Karşılaşıyoruz. Bizlerin aslında cenaze imamı olarak karşılaştığı en zor konulardan biri de bu hurafelerle ilgili konular. Mesela yine başıma gelen bir olay: Tabutların üzerine eğer erkek ise havlu atılır, kadın ise başörtü atılır. Bunu biz sorduğumuz zaman şöyle açıklarlar: Cenazenin kadın mı, erkek mi olduğu belli olsun diye. Bir tane bayan kardeşimiz, cenaze defin işlemi bittikten sonra seslendi diğer vatandaşlara. Tabutun üzerindeki örtüyü getirin, başına bağlayacağım dedi. Bu sürekli gördüğümüz bir şey olduğu için artık normal karşılıyoruz, bir şey de diyemiyoruz. Bir tanesi de ordan şunu söyledi: O başörtünün yetim birisine verilmesi gerekiyor. Ben de dinliyorum... O başörtüsünü vermedikleri için, çıkardı kendi başörtüsünü mezarın başındaki tahtaya bağladı. Söyledim, ablacığım ne yapıyorsun sen dedim, bizde böyledir dedi. Benim için çok şaşırtıcı ve üzücü bir olaydı.
Son cümle hayat felsefesi yapılası cinsten..
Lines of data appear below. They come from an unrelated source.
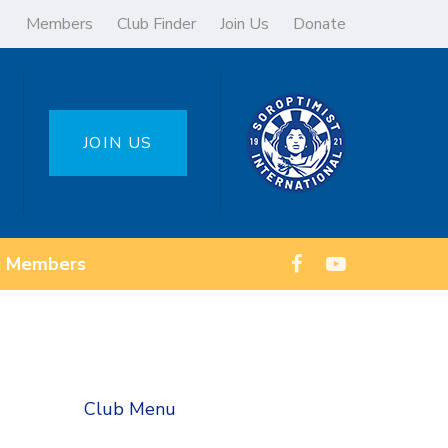
Members
Club Finder
Join Us
Donate
JOIN US
Members
Club Menu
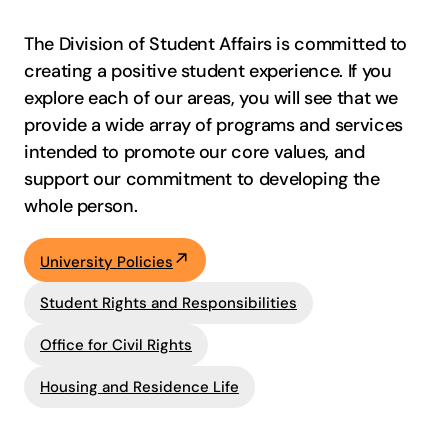
The Division of Student Affairs is committed to
creating a positive student experience. If you
explore each of our areas, you will see that we
provide a wide array of programs and services
intended to promote our core values, and
support our commitment to developing the
whole person.
University Policies
Student Rights and Responsibilities
Office for Civil Rights
Housing and Residence Life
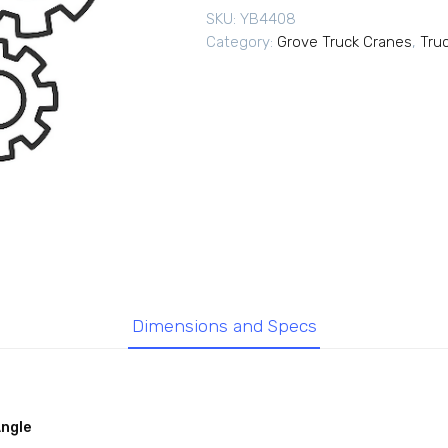
SKU:
YB4408
Category:
Grove Truck Cranes
,
Tru
Dimensions and Specs
Angle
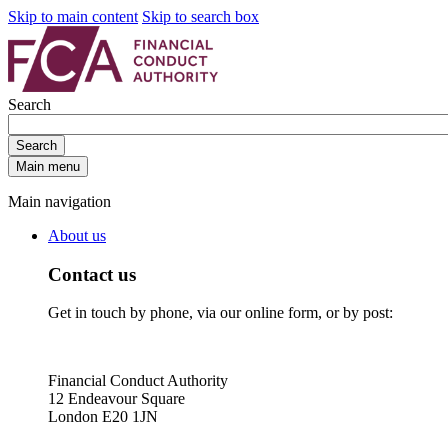
Skip to main content
Skip to search box
Search
Search
Main menu
Main navigation
About us
Contact us
Get in touch by phone, via our online form, or by post:
Financial Conduct Authority
12 Endeavour Square
London E20 1JN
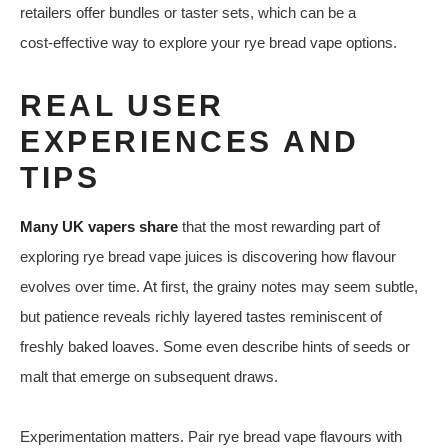
retailers offer bundles or taster sets, which can be a
cost‑effective way to explore your rye bread vape options.
REAL USER
EXPERIENCES AND
TIPS
Many UK vapers share
that the most rewarding part of
exploring rye bread vape juices is discovering how flavour
evolves over time. At first, the grainy notes may seem subtle,
but patience reveals richly layered tastes reminiscent of
freshly baked loaves. Some even describe hints of seeds or
malt that emerge on subsequent draws.
Experimentation matters. Pair rye bread vape flavours with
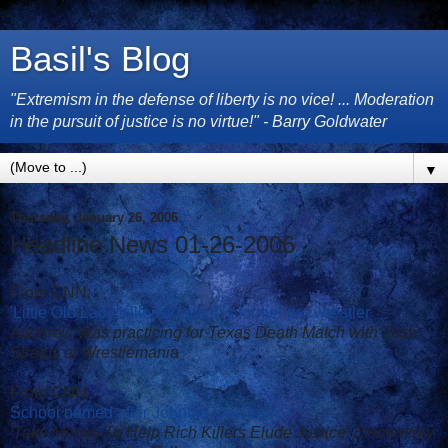
Basil's Blog
"Extremism in the defense of liberty is no vice! ... Moderation
in the pursuit of justice is no virtue!" - Barry Goldwater
▼
Thursday, January 26, 2006
Headline News 01-26-2006
From CNN:
'Little Old Lady Killer' suspect is former pro wrestler
Attorney: Was practicing for Texas Death Match with Trish
Stratus at Wrestlemania
From CNN:
School named after Johnnie Cochran
'Take Money To Help Rich Killers Elude Justice' Elementary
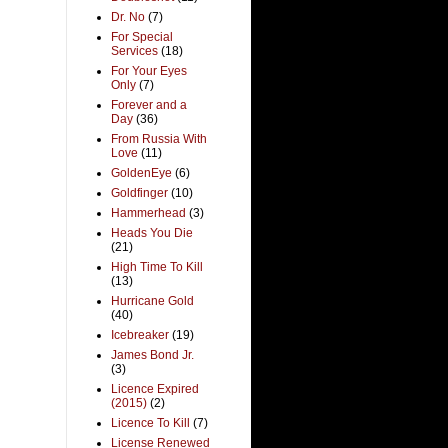
Dr. No
(7)
For Special
Services
(18)
For Your Eyes
Only
(7)
Forever and a
Day
(36)
From Russia With
Love
(11)
GoldenEye
(6)
Goldfinger
(10)
Hammerhead
(3)
Heads You Die
(21)
High Time To Kill
(13)
Hurricane Gold
(40)
Icebreaker
(19)
James Bond Jr.
(3)
Licence Expired
(2015)
(2)
Licence To Kill
(7)
License Renewed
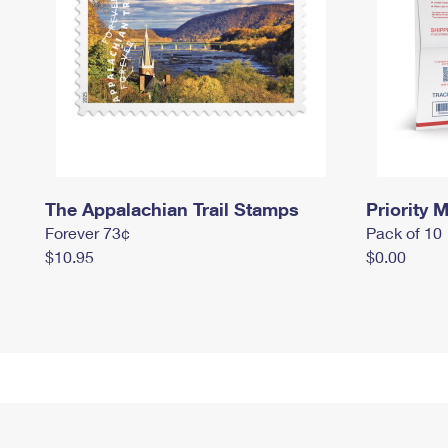
The Appalachian Trail Stamps
Priority M
Forever 73¢
Pack of 10
$10.95
$0.00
Her baba yiğidin yapacağı iş değil.
Röportaj'ın burası beni bitidi resmen tüm hayatın açık ve net özeti resmen. ( Mesela cenazenin yakını geldiği zaman Ahmet nerde, Mehmet nerde, Ayşe nerde, Fatma nerde diye sormuyorlar da cenaze nerde, cenazeyi nereye götürdünüz diye soruyorlar. İnsan öldüğü vakit, ismi bile yitiyor, ismi bile gidiyor.)